Problem details: Please recast every line of the items below as a Markdown table with the columns "No." and "Text", numbering the rows and skipping blank lines. Leave the pictures out of the table.

Information supplied:
——
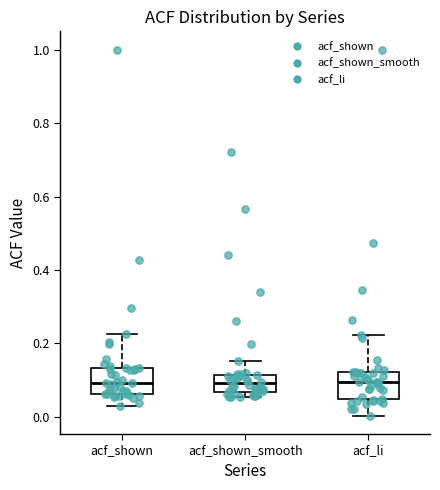

Reading left to right, transcribe this box plot: for each box, give where its median line is, the range the box spans, and where its two whiskers end, as read against the y-axis. The values are not printed on the chart, so give them approximately, as read against the axis.

acf_shown: median 0.10, box 0.06 to 0.14, whiskers 0.04 to 0.22
acf_shown_smooth: median 0.10, box 0.06 to 0.12, whiskers 0.06 (just below the box's lower edge) to 0.16
acf_li: median 0.10, box 0.04 to 0.12, whiskers 0.00 to 0.22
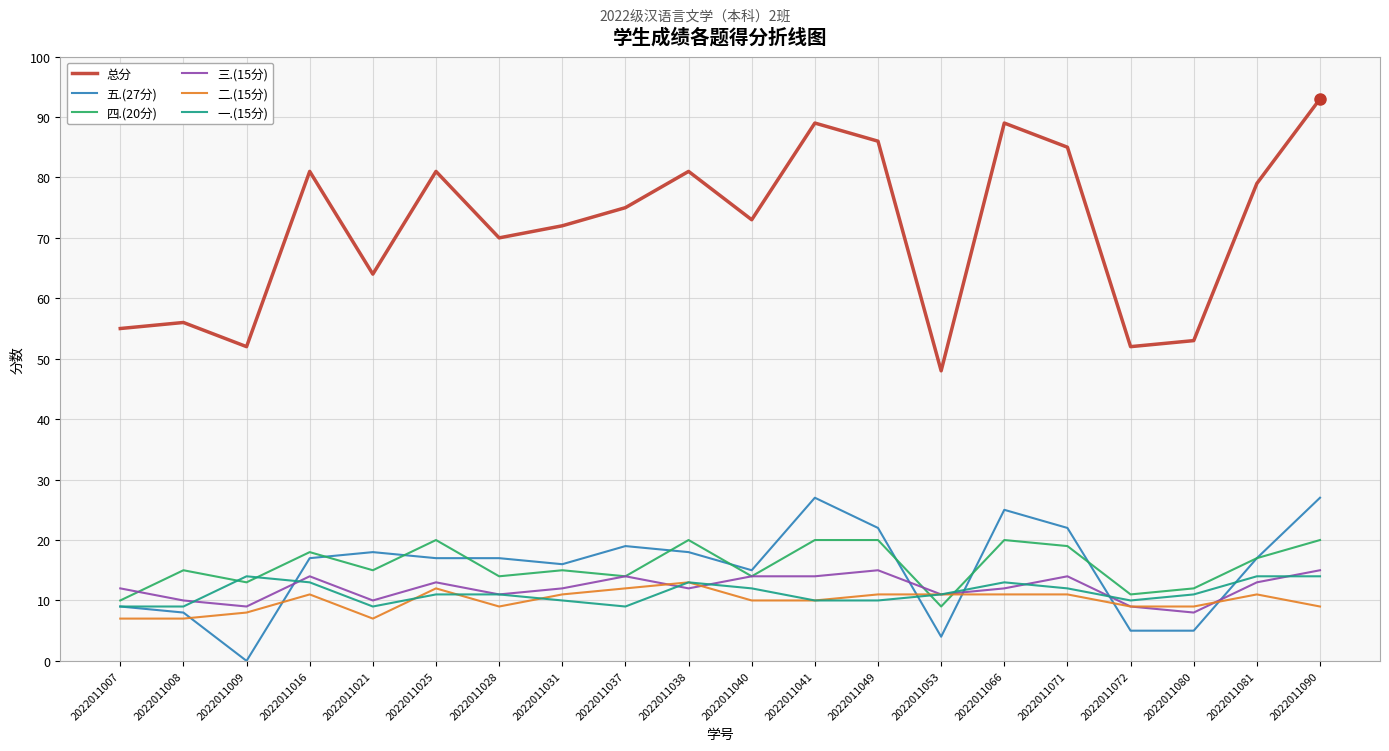

True or false: 三.(15分) has a value of 14 at 2022011071.

True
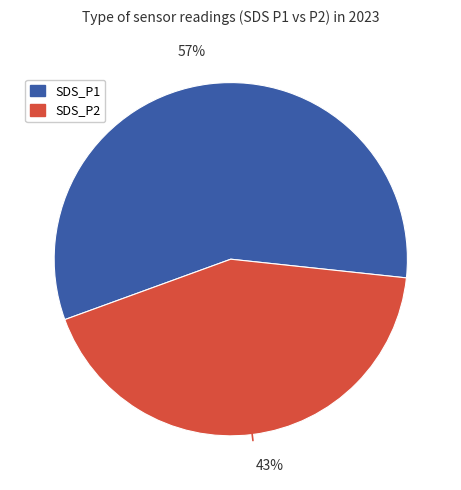

The SDS_P2 slice represents 43% of the pie. True or false?

True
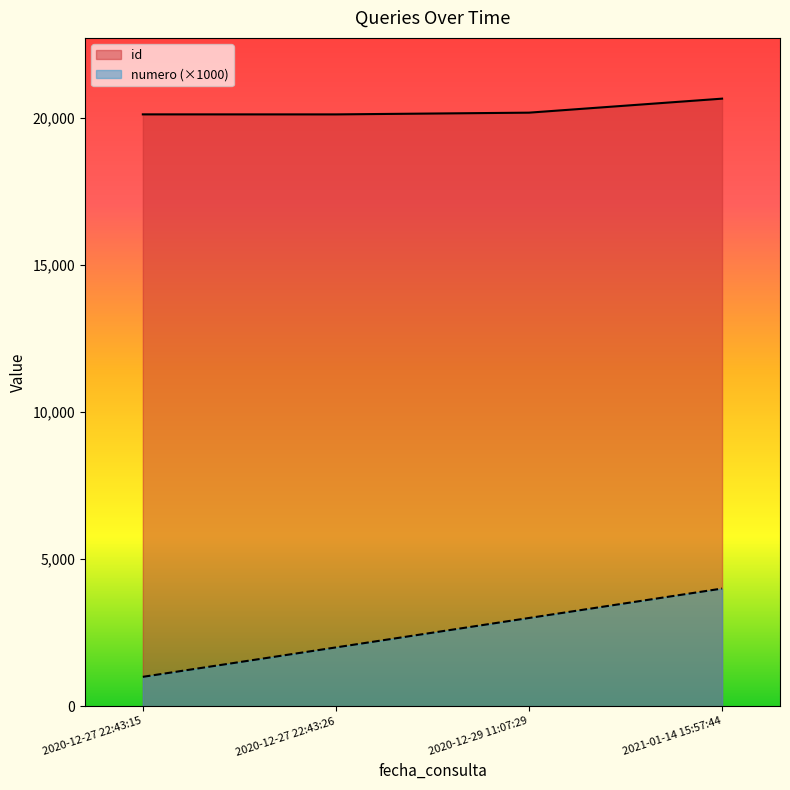

The value of id at 2020-12-27 22:43:26 is 20113. True or false?

True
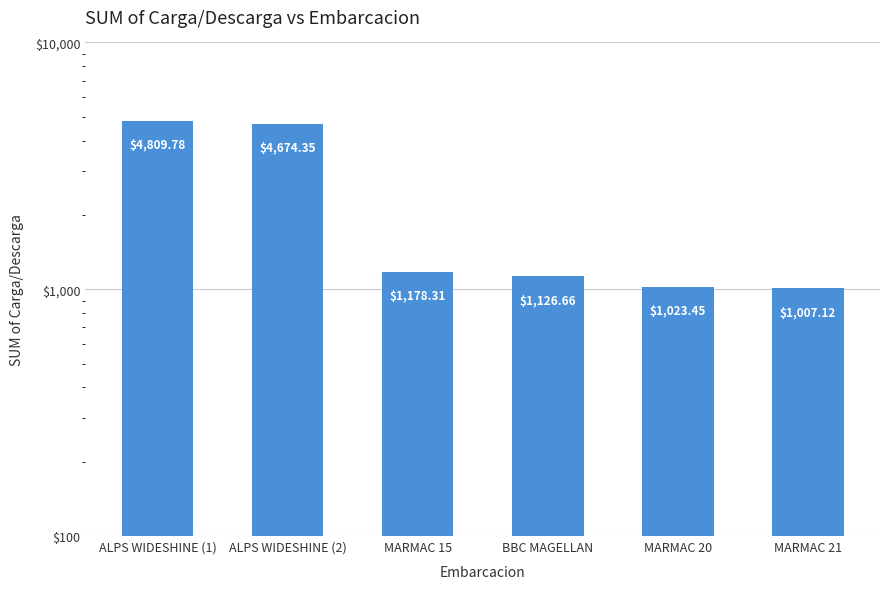

What is the sum of all values?

13819.7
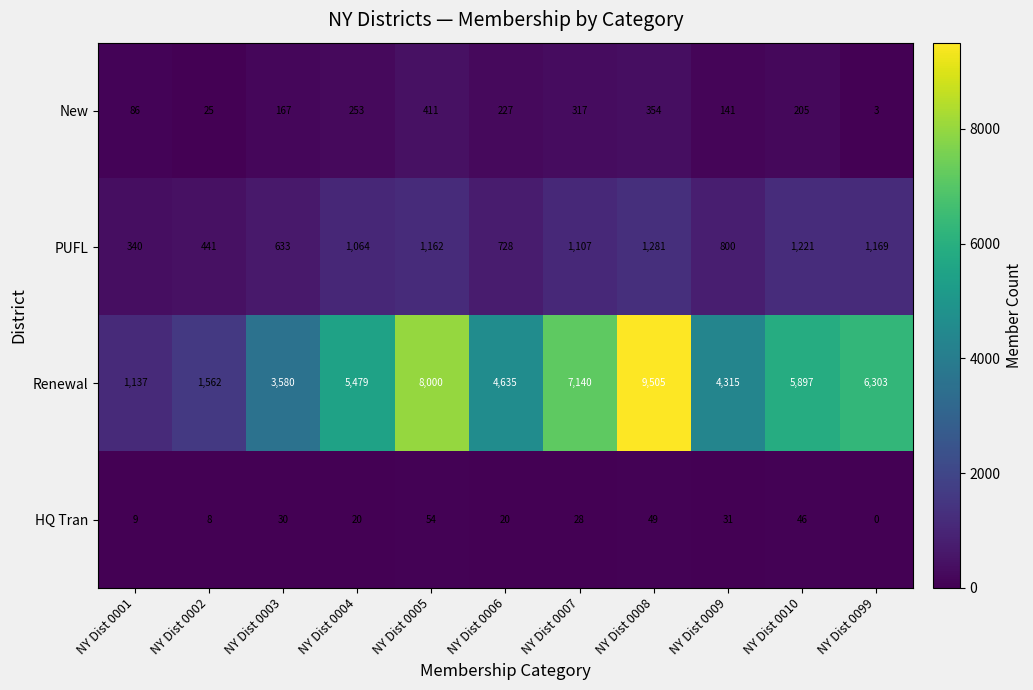

What is the maximum value for New?

411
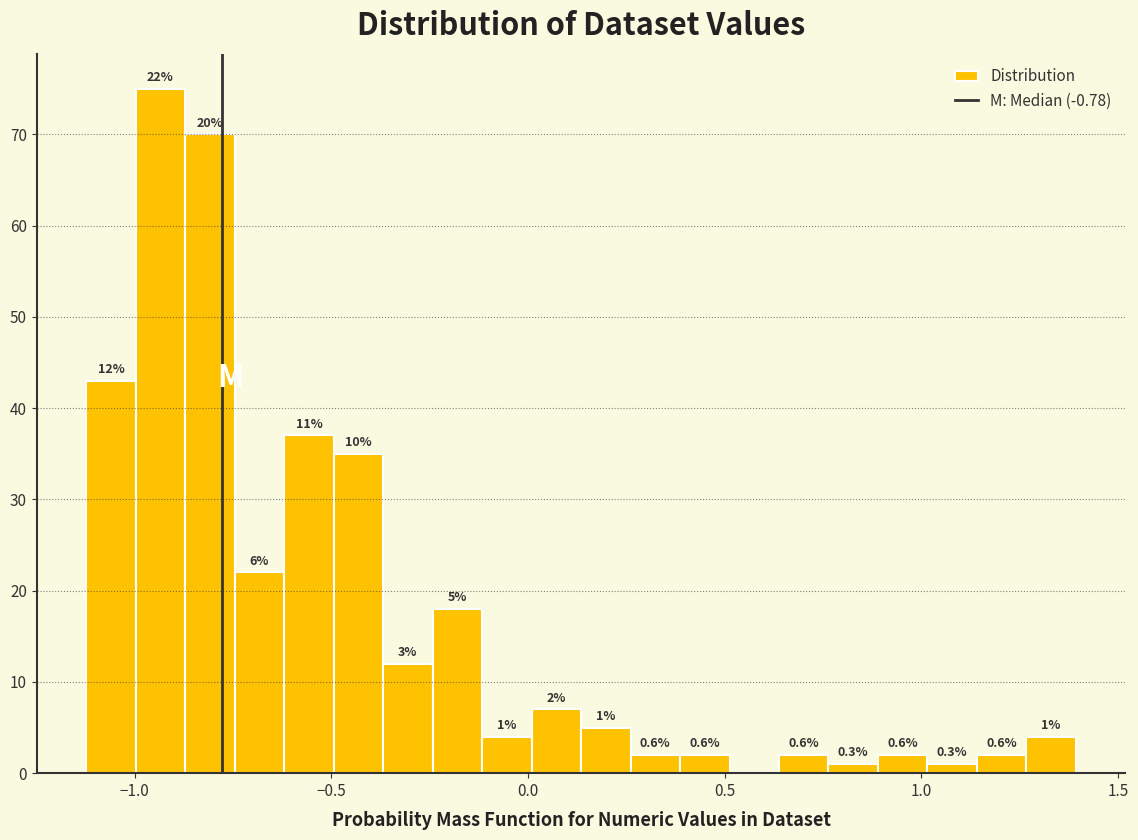

Around what value on the x-axis is the tallest bar? Give the approximate position of its centre, as read against the axis.

-0.95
——
Answer to the problem:
| No. | Text |
|---|---|
| 1 | Reading left to right, transcribe this box plot: for each box, give where its median line is, the range the box spans, and where its two whiskers end, as read against the y-axis. The values are not printed on the chart, so give them approximately, as read against the axis. |
| 2 | acf_shown: median 0.10, box 0.06 to 0.14, whiskers 0.04 to 0.22 |
| 3 | acf_shown_smooth: median 0.10, box 0.06 to 0.12, whiskers 0.06 (just below the box's lower edge) to 0.16 |
| 4 | acf_li: median 0.10, box 0.04 to 0.12, whiskers 0.00 to 0.22 |
| 5 | True or false: 三.(15分) has a value of 14 at 2022011071. |
| 6 | True |
| 7 | The SDS_P2 slice represents 43% of the pie. True or false? |
| 8 | True |
| 9 | The value of id at 2020-12-27 22:43:26 is 20113. True or false? |
| 10 | True |
| 11 | What is the sum of all values? |
| 12 | 13819.7 |
| 13 | What is the maximum value for New? |
| 14 | 411 |
| 15 | Around what value on the x-axis is the tallest bar? Give the approximate position of its centre, as read against the axis. |
| 16 | -0.95 |